You see, I'm not really the person to be telling you about Finals Week at Dartmouth. After all… I didn't have a single final this term. Yet I'm still going to tell you about my finals week, just so you know that it's possible not to have a final exam ;)

The courses I took this fall term are the following: Humanities 1 (HUM 1, equivalent to a Writing 5 course*), Introduction to Computer Science (COSC 1), and French 8 (the first course after the introductory sequence French 1-3, or advanced French).

HUM 1 had no final–we simply had to write an essay of 8 to 10 pages. Simply? I can see you raising your eyebrows there. Is writing eight to ten pages simple?! Well, I prefer writing 10 pages over one week than actually studying and stressing out for an exam. So in this way–SIMPLY an essay, yes!

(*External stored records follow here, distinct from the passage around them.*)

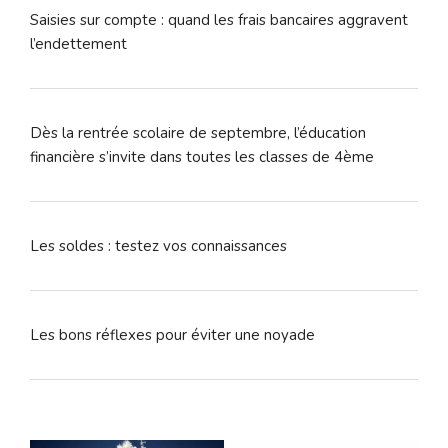
Saisies sur compte : quand les frais bancaires aggravent
l’endettement
Dès la rentrée scolaire de septembre, l’éducation
financière s’invite dans toutes les classes de 4ème
Les soldes : testez vos connaissances
Les bons réflexes pour éviter une noyade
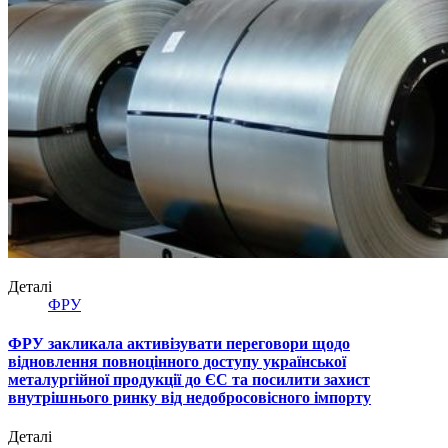
Деталі
ФРУ
ФРУ закликала активізувати переговори щодо
відновлення повноцінного доступу української
металургійної продукції до ЄС та посилити захист
внутрішнього ринку від недобросовісного імпорту
Деталі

CS 1 (or COSC 1) had a different way of managing the final-exam situation. Throughout the term, we had three exams (they were supposed to be four) that all counted toward our final grade. In other words: Three midterms, but no final. This was their philosophy, and I quite liked it.

French 8 is another humanities/sociology class–we learned about French culture and language in French. We did study a bit of grammar, so for a while I thought that we might have a final that would cover all the grammar we learned throughout the term, but there was SIMPLY another paper. No actual exam. I'm not going to lie to you here, writing 1800 words in French was definitely a challenge–never before had I written so much in French. But it wasn't impossible, and it was better than a final exam… I guess. I've never had a final exam at Dartmouth, so I can't actually tell you what's better ;)

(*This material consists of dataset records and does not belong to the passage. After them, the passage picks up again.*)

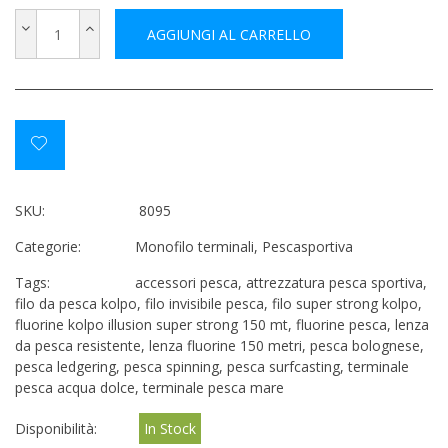
AGGIUNGI AL CARRELLO
SKU:
8095
Categorie:
Monofilo terminali
,
Pescasportiva
Tags:
accessori pesca
,
attrezzatura pesca sportiva
,
filo da pesca kolpo
,
filo invisibile pesca
,
filo super strong kolpo
,
fluorine kolpo illusion super strong 150 mt
,
fluorine pesca
,
lenza
da pesca resistente
,
lenza fluorine 150 metri
,
pesca bolognese
,
pesca ledgering
,
pesca spinning
,
pesca surfcasting
,
terminale
pesca acqua dolce
,
terminale pesca mare
Disponibilità:
In Stock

So since I had so much free time on my hands, you're probably asking: What did I do during finals week? Reporting, of course. I was thinking about you ALL the time–I walked around campus and noted down things, so I can tell YOU everything about finals at Dartmouth… First, I noted how the cookies at FOCO (our big cafeteria) seemed to be disappearing at a faster rate than normal. Second, I noted that all of my usual study-spaces–the Tower Room and the East Reading Room in Baker, the Sanborn Library, Berry Second Floor, and the Stacks (header image)–were packed! And I finally realized that for some reason, there was nobody in the computer science building! I had the entire building just for myself and my humanities essay. 

Wait–why were you writing your HUMANITIES essay in the computer science building, Kalina? Because the CS building is bright and modern-looking enough to give you productivity vibes, but at the same time it's cozy and warm, so it also gives you creativity vibes. What better place to write a humanities essay than the CS building, eh?

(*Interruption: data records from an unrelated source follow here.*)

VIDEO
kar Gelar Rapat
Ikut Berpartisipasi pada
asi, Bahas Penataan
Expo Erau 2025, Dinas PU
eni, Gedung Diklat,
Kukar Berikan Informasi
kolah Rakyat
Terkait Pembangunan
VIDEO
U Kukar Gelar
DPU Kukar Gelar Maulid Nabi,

And that's my report for finals week. It's cookie time!

a view of sanborn library: cozy sofas under bright chandeliers
Sanborn Library

a view from the second floor in the east reading room
(Sorry it's blurry) the East Reading Room

*A Writing 5 course is a mandatory course every freshman takes at some point during their first year at Dartmouth–it serves as your writing requirement. There are different varieties of Writing 5 courses (you can check them out here), but you can take the Humanities sequence instead if you're interested in literary/film classics. (This term we read Goethe's Faust and we saw Pixar's Wall-E. It was classics time!)